Work item A:
In the Flying Saucer post, what HTTP response code did the server return for the XHTML strict DTD URL?
Work item B:
Continue the Flying Saucer post after its final sentence.

Selected excerpt:
Segment Open

Wednesday, November 19, 2008

Flying Saucer, XHTML Rendering, and Local XML Entities

I have been using Flying Saucer's (FS) XHTML Renderer [1] for at least 5 months now. It's an excellent library for rendering XHTML for display in Java Swing (using FS's XHTMLPanel) and for converting XHTML content to PDF files (see Generating PDFs for Fun and Profit with Flying Saucer and iText [2]). In my latest project, I create a report in XHTML and use FS to create a PDF version as follows:

String baseUrl ... // root URL for resources
InputStream xhtml = ... // XHTML content
DocumentBuilder builder =
  DocumentBuilderFactory.newInstance().newDocumentBuilder();
Document doc = builder.parse(xhtml);
ITextRenderer renderer = new ITextRenderer();
renderer.setDocument(doc, baseUrl);
OutputStream os = new FileOutputStream("Out.pdf");
renderer.layout();
renderer.createPDF(os);


One benefit of using this method to create a PDF is that it is much easier to layout the report in XHTML than using a PDF library like iText directly. A second benefit is that I can render the report in two different formats (PDF, XHTML) and render it in a GUI with very little extra work.

Everything worked fine until yesterday.

The problem I ran into today was FS (more correctly the libraries it depends on) would randomly fail with errors such as
java.net.SocketException: Connection reset
and
java.io.IOException: Server returned HTTP response code: 503 for URL: http://www.w3.org/TR/xhtml1/DTD/xhtml1-strict.dtd

After help from the very responsive FS users group [3], the problem was that my XML document builder would sometimes fail when accessing the web to resolve XML entities, even though I was connected to the Internet. I was able to fix the problem by adding one line of code to configure the entity resolver to use XML entities on the class path (and conveniently packaged in FS's core-renderer.jar).

Segment Closed

Information provided:
Segment Open

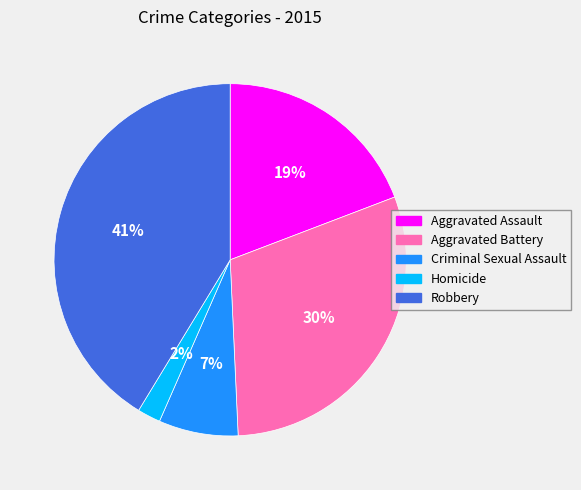

Is there a majority slice in this chart?

No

Segment Closed

Exercise response A:
The server returned HTTP response code 503.

Exercise response B:
String baseUrl ...
InputStream xhtml = ...
DocumentBuilder builder =
  DocumentBuilderFactory.newInstance().newDocumentBuilder();
// Use FS's local cached XML entities so we don't
// have to hit the web.
builder.setEntityResolver(FSEntityResolver.instance());
Document doc = builder.parse(xhtml);
ITextRenderer renderer = new ITextRenderer();
renderer.setDocument(doc, baseUrl);
OutputStream os = new FileOutputStream("Out.pdf");
renderer.layout();
renderer.createPDF(os);


The moral of the story is that some thought should always be given to how you configure your XML parsers to resolve entities. In many cases it makes more sense to use a local store, not a default remote site such as www.w3.org. This is especially important if the application doing the parsing may run on computers not connected to the Internet. This applies to FS and other libraries that depend on parsing XML.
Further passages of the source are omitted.